Warum Chöre Ensemble-Ausgründungen fördern sollten
Eine aussterbende Art?
Es ist ein Bild voller Nostalgie und Wehmut, das sich dem Besucher der letzten Chorprobe des Männergesangsvereins in einem kleinen Ort in Niederbayern bietet. Alle 14 verbliebenen Mitglieder des vor 107 Jahren gegründeten Vereins haben sich zur letzten Probe versammelt. „Es ist eine Schande,“ sagt ein fast Achtzigjähriger, weißhaariger Herr: „Noch vor 15 Jahren waren wir über 40 Männer im Gesangsverein – aber es kommen einfach keine Jungen nach.“
Damals, so erzählt der Chorleiter mit einer Mischung aus Stolz und Trauer, habe man Säle gefüllt und bei den Messen in der Kirche war der Männergesangsverein nicht wegzudenken. Heute, nach über einem Jahrhundert, endet diese Tradition. Und das nicht nur hier in Niederbayern. „Der Männerchor – eine aussterbende Art?“ So fragte die Mittelbayerische Zeitung bereits im Oktober 2014.

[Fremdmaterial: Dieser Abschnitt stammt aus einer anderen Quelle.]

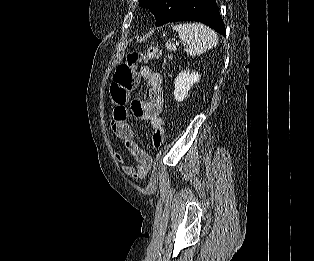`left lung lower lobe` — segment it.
I'll list each match as a JSON object with an SVG mask.
<instances>
[{
	"label": "left lung lower lobe",
	"instance_id": "0a47b994",
	"mask_svg": "<svg viewBox=\"0 0 314 261\" xmlns=\"http://www.w3.org/2000/svg\"><path fill=\"white\" fill-rule=\"evenodd\" d=\"M198 21L225 35V25L215 0H184L169 22Z\"/></svg>",
	"mask_w": 314,
	"mask_h": 261
}]
</instances>
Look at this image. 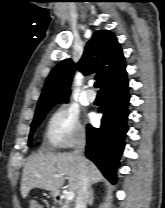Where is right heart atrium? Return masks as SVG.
Returning <instances> with one entry per match:
<instances>
[{
    "mask_svg": "<svg viewBox=\"0 0 165 208\" xmlns=\"http://www.w3.org/2000/svg\"><path fill=\"white\" fill-rule=\"evenodd\" d=\"M84 129L77 108L63 105L50 117L46 139L55 148L72 147L84 139Z\"/></svg>",
    "mask_w": 165,
    "mask_h": 208,
    "instance_id": "obj_1",
    "label": "right heart atrium"
}]
</instances>
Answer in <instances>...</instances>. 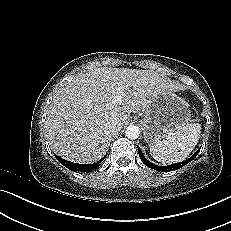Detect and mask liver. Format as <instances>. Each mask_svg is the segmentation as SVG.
I'll use <instances>...</instances> for the list:
<instances>
[{"mask_svg":"<svg viewBox=\"0 0 231 231\" xmlns=\"http://www.w3.org/2000/svg\"><path fill=\"white\" fill-rule=\"evenodd\" d=\"M181 89L153 70L101 67L83 73L56 93L45 122L48 141L66 160L93 163L105 154L107 125L122 128L131 112H144L161 92ZM119 90L122 101L113 104Z\"/></svg>","mask_w":231,"mask_h":231,"instance_id":"liver-1","label":"liver"}]
</instances>
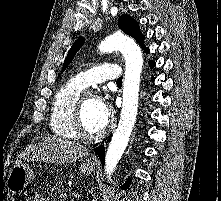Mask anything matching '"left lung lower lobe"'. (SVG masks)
Here are the masks:
<instances>
[{
  "label": "left lung lower lobe",
  "instance_id": "obj_1",
  "mask_svg": "<svg viewBox=\"0 0 221 201\" xmlns=\"http://www.w3.org/2000/svg\"><path fill=\"white\" fill-rule=\"evenodd\" d=\"M149 66L152 69L155 66V62L154 61H149ZM152 79H154L152 77ZM96 154L99 156L101 163L104 165V159H105V152H104V146H100L98 148L94 149ZM129 180L122 186L123 189H128L129 188Z\"/></svg>",
  "mask_w": 221,
  "mask_h": 201
}]
</instances>
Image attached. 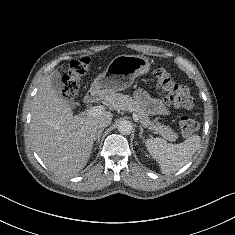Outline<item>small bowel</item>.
I'll return each mask as SVG.
<instances>
[{"label": "small bowel", "mask_w": 235, "mask_h": 235, "mask_svg": "<svg viewBox=\"0 0 235 235\" xmlns=\"http://www.w3.org/2000/svg\"><path fill=\"white\" fill-rule=\"evenodd\" d=\"M135 98L140 105L150 114L154 115H167L168 108L159 99L152 98L145 90L138 89L135 92Z\"/></svg>", "instance_id": "c3829d8e"}]
</instances>
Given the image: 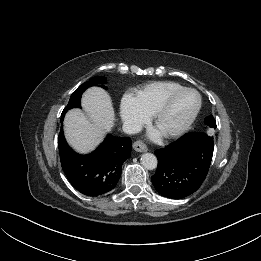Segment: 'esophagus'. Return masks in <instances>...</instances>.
<instances>
[{"instance_id":"1","label":"esophagus","mask_w":261,"mask_h":261,"mask_svg":"<svg viewBox=\"0 0 261 261\" xmlns=\"http://www.w3.org/2000/svg\"><path fill=\"white\" fill-rule=\"evenodd\" d=\"M133 148L137 152H146L148 150L147 146L142 141L134 142Z\"/></svg>"}]
</instances>
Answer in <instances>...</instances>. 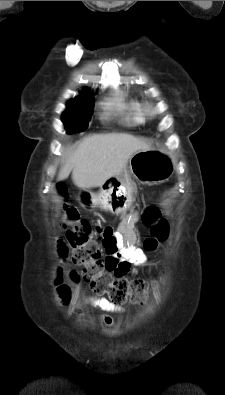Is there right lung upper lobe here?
I'll use <instances>...</instances> for the list:
<instances>
[{
  "instance_id": "cb5924a9",
  "label": "right lung upper lobe",
  "mask_w": 225,
  "mask_h": 395,
  "mask_svg": "<svg viewBox=\"0 0 225 395\" xmlns=\"http://www.w3.org/2000/svg\"><path fill=\"white\" fill-rule=\"evenodd\" d=\"M78 97H84V98H87V97H92L91 96V94L90 93H83L81 96H78Z\"/></svg>"
}]
</instances>
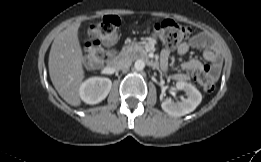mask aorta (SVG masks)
I'll use <instances>...</instances> for the list:
<instances>
[{
	"label": "aorta",
	"instance_id": "762f6f07",
	"mask_svg": "<svg viewBox=\"0 0 261 162\" xmlns=\"http://www.w3.org/2000/svg\"><path fill=\"white\" fill-rule=\"evenodd\" d=\"M144 67H145V63H144L143 60L138 59V60L135 61L134 68H135L137 71L143 70Z\"/></svg>",
	"mask_w": 261,
	"mask_h": 162
}]
</instances>
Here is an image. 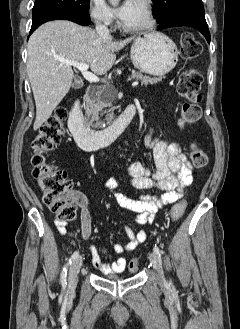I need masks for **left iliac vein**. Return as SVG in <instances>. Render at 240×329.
Returning a JSON list of instances; mask_svg holds the SVG:
<instances>
[{
	"instance_id": "left-iliac-vein-1",
	"label": "left iliac vein",
	"mask_w": 240,
	"mask_h": 329,
	"mask_svg": "<svg viewBox=\"0 0 240 329\" xmlns=\"http://www.w3.org/2000/svg\"><path fill=\"white\" fill-rule=\"evenodd\" d=\"M149 260H150L151 264L153 265L154 269L159 273L161 284L165 285L166 280H165V277L163 274L162 262H161L159 255L155 252H152L149 255Z\"/></svg>"
}]
</instances>
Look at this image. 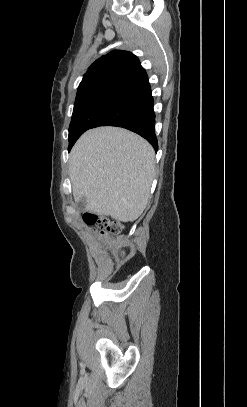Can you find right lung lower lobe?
<instances>
[{
  "mask_svg": "<svg viewBox=\"0 0 247 407\" xmlns=\"http://www.w3.org/2000/svg\"><path fill=\"white\" fill-rule=\"evenodd\" d=\"M153 104L149 86L104 115L92 128L107 125L126 128L145 138L157 151Z\"/></svg>",
  "mask_w": 247,
  "mask_h": 407,
  "instance_id": "obj_1",
  "label": "right lung lower lobe"
}]
</instances>
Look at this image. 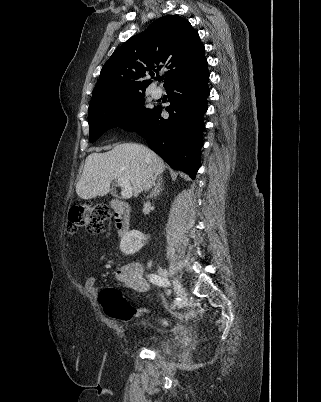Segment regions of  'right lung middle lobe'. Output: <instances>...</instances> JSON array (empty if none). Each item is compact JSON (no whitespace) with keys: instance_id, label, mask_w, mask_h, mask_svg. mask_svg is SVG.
Instances as JSON below:
<instances>
[{"instance_id":"obj_1","label":"right lung middle lobe","mask_w":321,"mask_h":402,"mask_svg":"<svg viewBox=\"0 0 321 402\" xmlns=\"http://www.w3.org/2000/svg\"><path fill=\"white\" fill-rule=\"evenodd\" d=\"M145 93H135L89 107L88 122L90 142H95L105 131L126 128L138 123L153 109L145 107Z\"/></svg>"}]
</instances>
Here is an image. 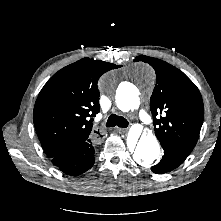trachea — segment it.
<instances>
[{
	"label": "trachea",
	"mask_w": 221,
	"mask_h": 221,
	"mask_svg": "<svg viewBox=\"0 0 221 221\" xmlns=\"http://www.w3.org/2000/svg\"><path fill=\"white\" fill-rule=\"evenodd\" d=\"M128 121L121 116H117L116 114H112L109 116L107 122H106V127H114V126H119L122 128L128 127Z\"/></svg>",
	"instance_id": "1"
}]
</instances>
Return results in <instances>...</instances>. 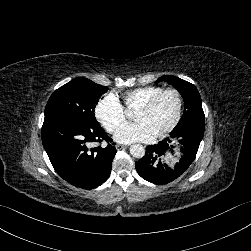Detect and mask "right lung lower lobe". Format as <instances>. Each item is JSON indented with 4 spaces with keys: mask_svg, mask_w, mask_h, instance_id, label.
<instances>
[{
    "mask_svg": "<svg viewBox=\"0 0 251 251\" xmlns=\"http://www.w3.org/2000/svg\"><path fill=\"white\" fill-rule=\"evenodd\" d=\"M111 142L97 121L84 123L65 116H46L42 142L55 171L68 183L93 189L105 182L116 154L114 144L88 150L89 142Z\"/></svg>",
    "mask_w": 251,
    "mask_h": 251,
    "instance_id": "1",
    "label": "right lung lower lobe"
}]
</instances>
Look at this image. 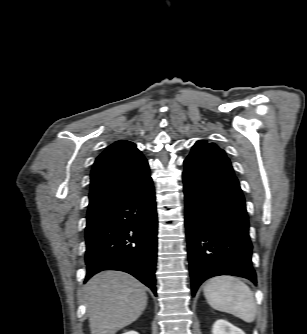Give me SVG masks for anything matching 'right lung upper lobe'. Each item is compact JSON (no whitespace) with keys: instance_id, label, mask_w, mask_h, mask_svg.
Returning a JSON list of instances; mask_svg holds the SVG:
<instances>
[{"instance_id":"obj_1","label":"right lung upper lobe","mask_w":307,"mask_h":334,"mask_svg":"<svg viewBox=\"0 0 307 334\" xmlns=\"http://www.w3.org/2000/svg\"><path fill=\"white\" fill-rule=\"evenodd\" d=\"M90 179L87 218L138 189L151 177L147 160L136 145L119 140L96 158Z\"/></svg>"}]
</instances>
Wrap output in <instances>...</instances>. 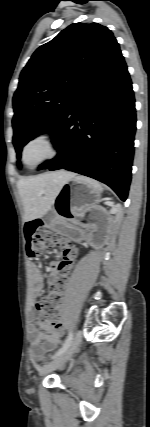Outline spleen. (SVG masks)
I'll use <instances>...</instances> for the list:
<instances>
[{"label":"spleen","instance_id":"1","mask_svg":"<svg viewBox=\"0 0 150 427\" xmlns=\"http://www.w3.org/2000/svg\"><path fill=\"white\" fill-rule=\"evenodd\" d=\"M78 179H80V180H82V181H84L85 183H87V184H89V185H91L93 188H95L98 192H102L103 191V186L100 184V183H98L97 181H95V180H92V179H90V178H86V177H81V176H79V177H77Z\"/></svg>","mask_w":150,"mask_h":427}]
</instances>
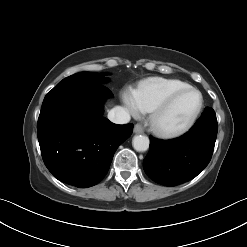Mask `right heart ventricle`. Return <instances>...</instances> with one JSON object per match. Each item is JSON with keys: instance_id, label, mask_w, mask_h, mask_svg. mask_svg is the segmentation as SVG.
<instances>
[{"instance_id": "right-heart-ventricle-1", "label": "right heart ventricle", "mask_w": 247, "mask_h": 247, "mask_svg": "<svg viewBox=\"0 0 247 247\" xmlns=\"http://www.w3.org/2000/svg\"><path fill=\"white\" fill-rule=\"evenodd\" d=\"M188 87L187 83L177 79L154 77L142 81L134 93L141 111L151 112L172 93Z\"/></svg>"}]
</instances>
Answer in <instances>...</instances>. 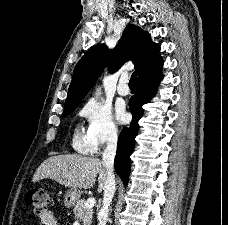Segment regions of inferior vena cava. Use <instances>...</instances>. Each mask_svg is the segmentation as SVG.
Here are the masks:
<instances>
[{
	"label": "inferior vena cava",
	"instance_id": "602c4592",
	"mask_svg": "<svg viewBox=\"0 0 228 225\" xmlns=\"http://www.w3.org/2000/svg\"><path fill=\"white\" fill-rule=\"evenodd\" d=\"M117 149V133L116 131H110L109 141L107 147L103 153L102 165L105 167L106 181L104 185L103 193V207L97 213V219L99 225H106L109 213L110 203L113 199V195L116 191L115 187V175H114V159Z\"/></svg>",
	"mask_w": 228,
	"mask_h": 225
}]
</instances>
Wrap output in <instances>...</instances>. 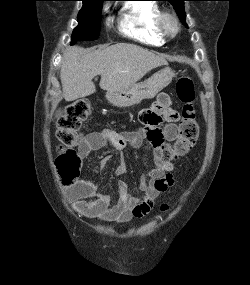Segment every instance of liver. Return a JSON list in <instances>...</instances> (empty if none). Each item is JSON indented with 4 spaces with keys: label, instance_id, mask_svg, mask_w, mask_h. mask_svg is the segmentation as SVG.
Listing matches in <instances>:
<instances>
[{
    "label": "liver",
    "instance_id": "obj_1",
    "mask_svg": "<svg viewBox=\"0 0 250 285\" xmlns=\"http://www.w3.org/2000/svg\"><path fill=\"white\" fill-rule=\"evenodd\" d=\"M165 56L140 46L117 43L104 49L68 48L61 65V83L66 101L86 97L96 91L93 78L101 75L100 87L117 91L135 84L152 69L166 65Z\"/></svg>",
    "mask_w": 250,
    "mask_h": 285
}]
</instances>
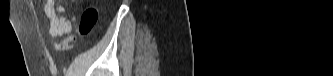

Wechseln wir doch mal die Lebensbereiche. Weg von den mehr oder weniger ambitionierten Hobby-Sängern zu den Profis aus der Wirtschaft. Hier gilt das Gesetz von Angebot und Nachfrage. Was der Markt nicht braucht, verschwindet. Schaut man sich den Deutschen Aktien-Index (DAX) von vor 30 Jahren an, ist man erstaunt, wie viele Unternehmen heute nicht mehr da sind. Das ist der Lauf der Dinge: Große Unternehmen, die träge und nicht mehr ausreichend innovativ sind, werden von kleinen, agilen und schnelleren Mitbewerbern überflügelt. Sie gehen den Weg alles Menschlichen, sie sterben. Und doch fühlen sich die Gründer und Mitglieder einer solchen Organisation oft ganz ähnlich wie die Mitglieder des Männergesangsvereins: Sie wollen nicht begreifen, dass das, was so lange funktioniert hat, heute nicht mehr gefragt ist.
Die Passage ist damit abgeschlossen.